I love, too, that accessing new areas of Axiom Verge's map isn't usually about finding the type of weapon you need to destroy the obstacle that stands in your way. Instead, more often than not, it's about gaining a new ability that lets you act as if that obstacle isn't even there. You become able to glitch through certain walls and later through ceilings. When you can't destabilize the world to suit your needs, you can destabilize yourself, break yourself down into a million little pieces and then put yourself back together again. You don't obliterate the barriers in your way—you transgress them.

I spent a lot of my time with Axiom Verge being uncomfortable, and I realized that it was because I wasn't sure if I was transgressing its environments in the "right" way. There are no waypoints guiding you toward your next destination. You just push up against the game's boundaries until you find places that you haven't been yet, and you explore, like Link and Samus had to back in 1986. And this is one of Axiom Verge's greatest strengths: It's confident enough in the design of its world to let you feel lost, and it's only because it is willing to risk making you feel lost that you can feel like you're actually discovering its world for yourself. It is a rare pleasure now to feel lost in a game, to not have it telegraph for you exactly where to use your new abilities but for it to let you feel like you are discovering the applications of your abilities on your own.
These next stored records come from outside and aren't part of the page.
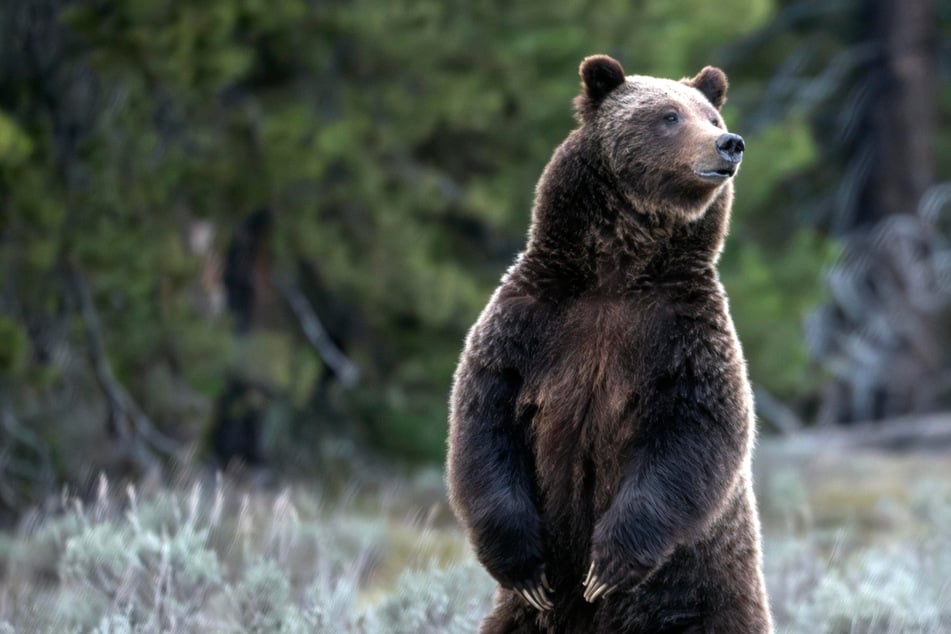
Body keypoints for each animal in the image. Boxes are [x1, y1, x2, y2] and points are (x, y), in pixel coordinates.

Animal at [446, 55, 772, 634]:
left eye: (711, 115)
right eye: (669, 116)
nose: (729, 143)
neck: (616, 273)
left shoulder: (684, 333)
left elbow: (695, 432)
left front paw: (607, 566)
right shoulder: (531, 321)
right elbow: (485, 421)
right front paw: (526, 569)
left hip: (706, 590)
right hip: (522, 620)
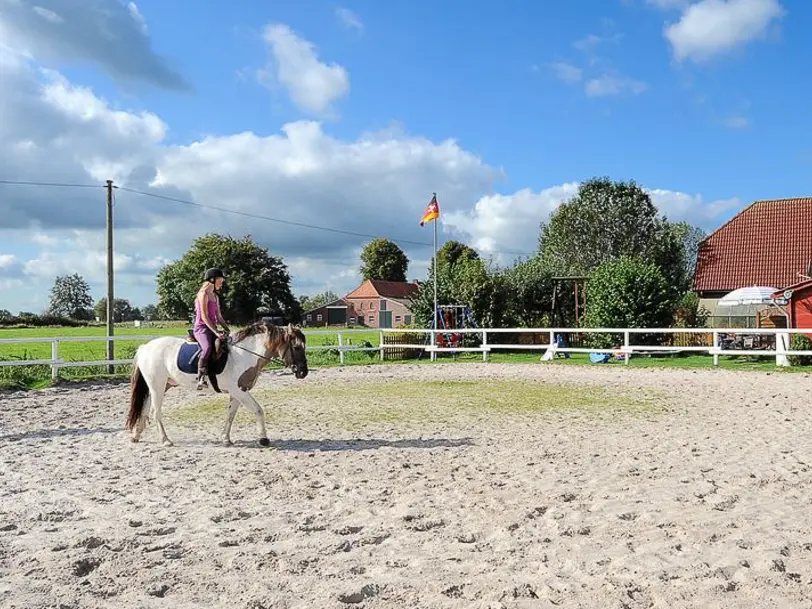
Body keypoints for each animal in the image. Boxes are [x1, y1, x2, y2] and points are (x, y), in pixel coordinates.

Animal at [127, 318, 308, 446]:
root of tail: (145, 347)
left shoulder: (238, 392)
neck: (245, 354)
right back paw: (165, 440)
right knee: (155, 412)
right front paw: (263, 439)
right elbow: (258, 410)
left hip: (162, 386)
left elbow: (231, 415)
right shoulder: (239, 391)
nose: (303, 372)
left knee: (145, 409)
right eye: (297, 347)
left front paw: (226, 439)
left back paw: (136, 436)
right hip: (157, 386)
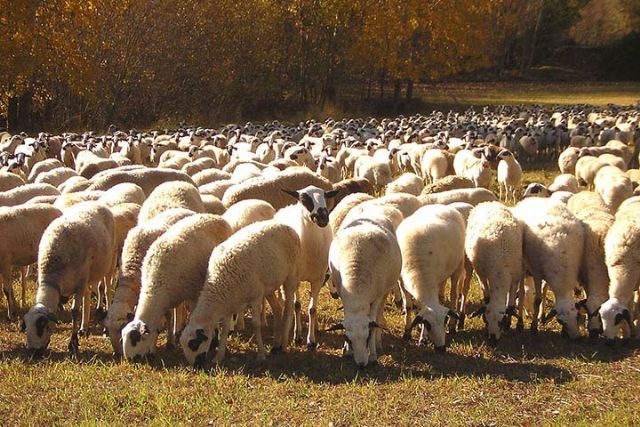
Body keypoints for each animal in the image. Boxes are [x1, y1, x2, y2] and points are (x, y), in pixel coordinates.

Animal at [22, 202, 116, 356]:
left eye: (41, 326)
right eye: (26, 328)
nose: (34, 353)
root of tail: (96, 203)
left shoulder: (80, 283)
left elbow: (74, 311)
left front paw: (73, 343)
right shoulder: (79, 281)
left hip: (109, 263)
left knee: (107, 290)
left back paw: (105, 327)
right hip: (87, 276)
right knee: (88, 294)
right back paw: (84, 327)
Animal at [179, 221, 302, 368]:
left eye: (194, 344)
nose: (196, 366)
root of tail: (287, 226)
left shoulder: (256, 296)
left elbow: (256, 324)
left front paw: (261, 355)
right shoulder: (230, 302)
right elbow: (225, 328)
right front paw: (218, 357)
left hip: (291, 276)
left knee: (288, 309)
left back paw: (283, 345)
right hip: (269, 287)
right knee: (278, 309)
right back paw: (276, 345)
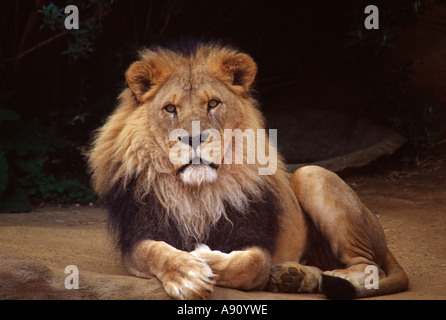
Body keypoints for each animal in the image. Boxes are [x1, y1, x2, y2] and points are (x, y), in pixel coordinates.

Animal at [87, 40, 408, 300]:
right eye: (170, 109)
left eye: (212, 103)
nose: (194, 138)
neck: (196, 193)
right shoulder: (138, 235)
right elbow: (158, 252)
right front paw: (187, 273)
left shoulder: (251, 238)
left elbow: (250, 264)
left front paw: (202, 258)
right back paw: (295, 277)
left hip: (312, 175)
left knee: (369, 267)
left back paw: (332, 277)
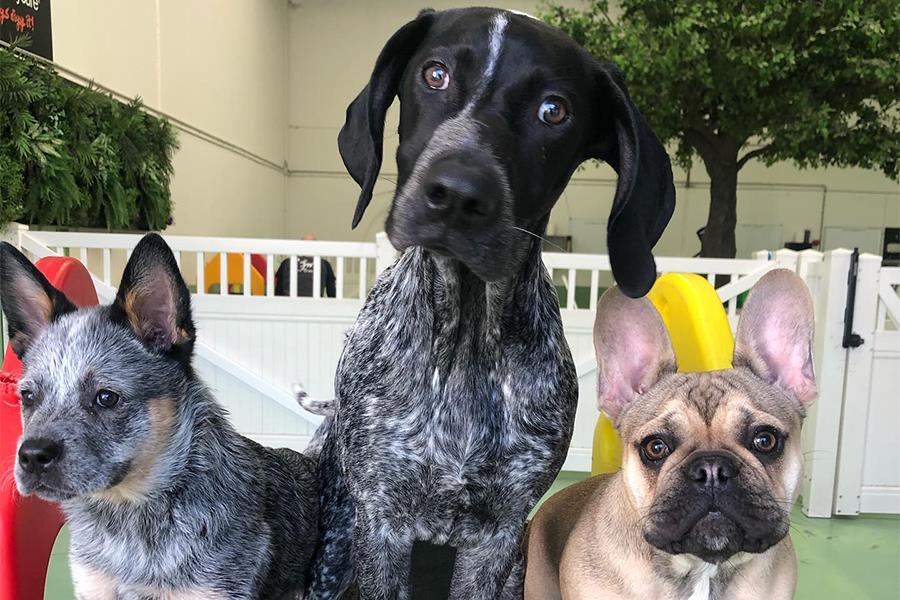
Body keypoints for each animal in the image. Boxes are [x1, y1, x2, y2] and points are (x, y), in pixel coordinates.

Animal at [310, 5, 676, 600]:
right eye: (434, 74)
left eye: (554, 110)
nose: (458, 193)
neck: (467, 335)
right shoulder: (381, 521)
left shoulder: (498, 535)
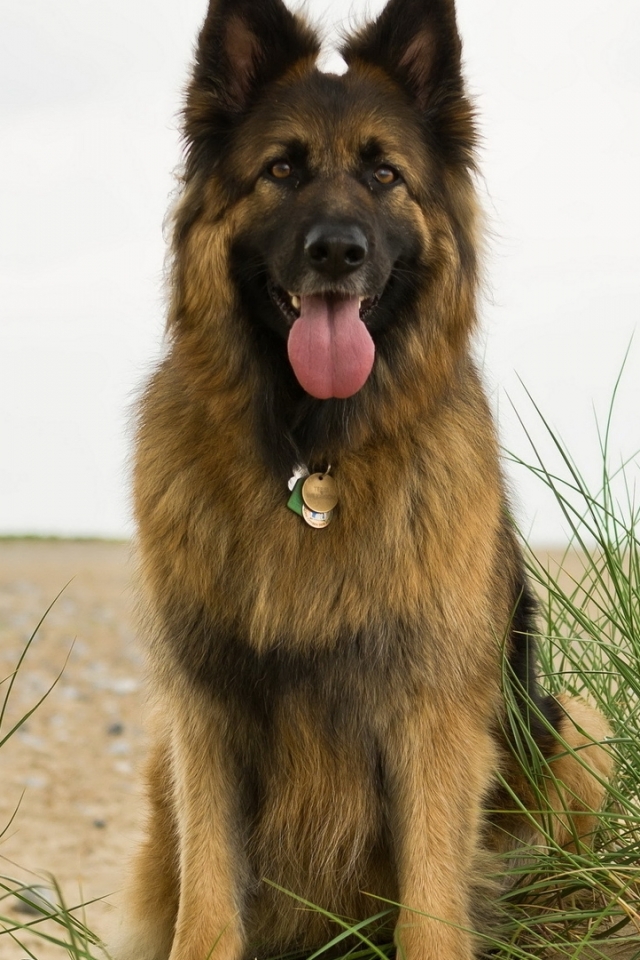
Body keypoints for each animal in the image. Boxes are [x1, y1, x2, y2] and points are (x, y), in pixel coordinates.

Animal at [115, 1, 616, 960]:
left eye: (385, 174)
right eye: (281, 169)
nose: (337, 252)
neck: (315, 459)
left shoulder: (434, 721)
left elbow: (430, 906)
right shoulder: (203, 718)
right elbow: (208, 904)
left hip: (578, 732)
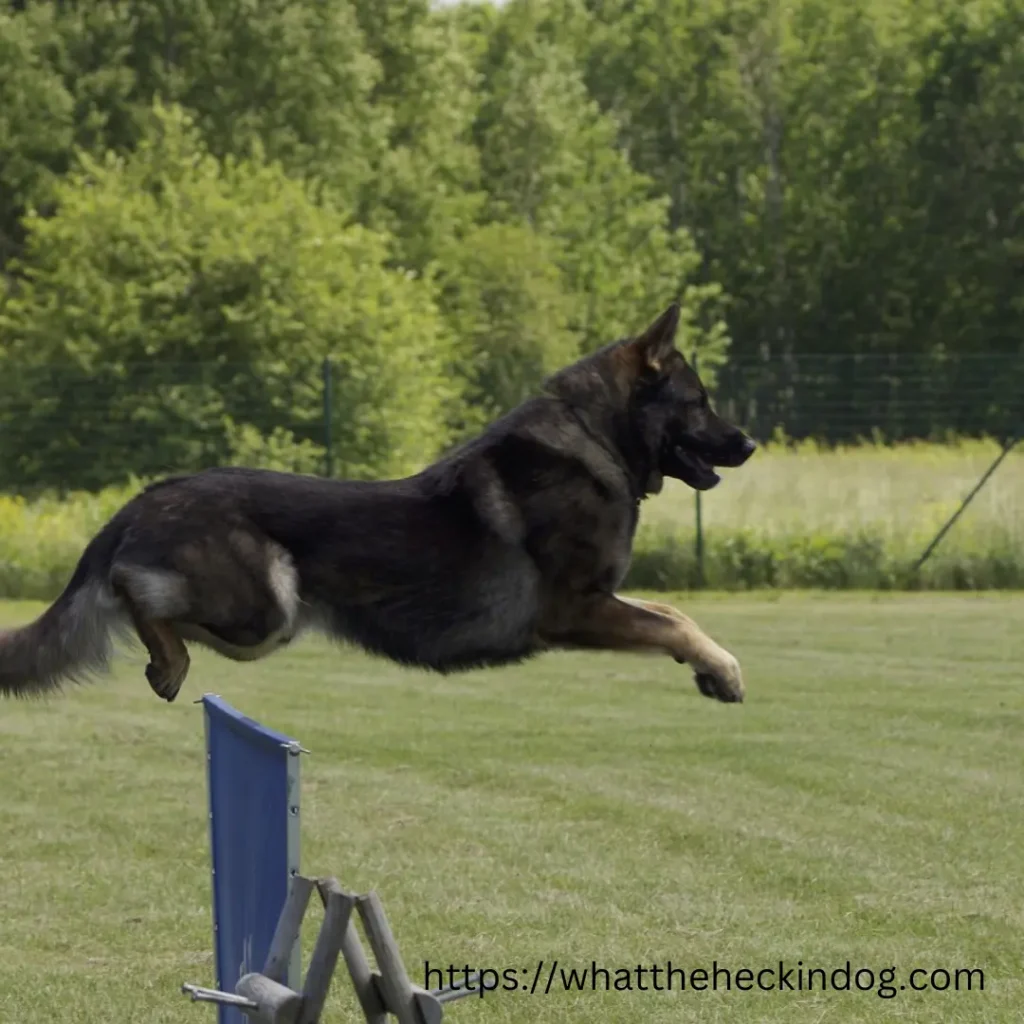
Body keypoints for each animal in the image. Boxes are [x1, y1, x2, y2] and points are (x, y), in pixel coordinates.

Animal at [0, 303, 753, 704]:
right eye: (699, 401)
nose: (747, 444)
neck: (593, 436)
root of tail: (141, 501)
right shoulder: (576, 609)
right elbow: (671, 624)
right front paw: (722, 668)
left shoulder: (601, 603)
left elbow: (674, 613)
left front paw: (713, 668)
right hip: (268, 607)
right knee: (138, 596)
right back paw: (167, 658)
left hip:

'Axiom Verge' launch trailer—the game is out now for PS4, with further ports coming soon

Still, in the end, I was left just a little frustrated by Axiom Verge, which concludes with a pretty conventional boss fight. I thought of how each of author William Gibson's trilogies ends on the brink of such a profound change that nothing will ever be the same again. They take you to a point where soul and technology meet, the cusp of transcendence. All along, I felt like Axiom Verge was building up to such a moment, a point where your ability to hack and glitch the world around you might give way to something that felt spiritual and revelatory, that made me feel like I wasn't just getting little glimpses of its soul but actually communing with it. I wanted a moment that would cement Axiom Verge as not just an exceptional Metroidvania with a neat gimmick, but as a paradigm shift, a game that does something we didn't really understand was possible before.

That moment never came. But maybe it is still yet to come. It took me around 15 hours to finish Axiom Verge on my first playthrough, and there are plenty of weapons and secrets I never found. The game has already been completed in less than an hour and a half—from the start, it offers the player a speedrun setting. Maybe someday someone picking this game apart and exploring its every extremity will pass through to a place she isn't supposed to go, meet the ghost in its machine, and figure out how to do things in it I can't even begin to imagine.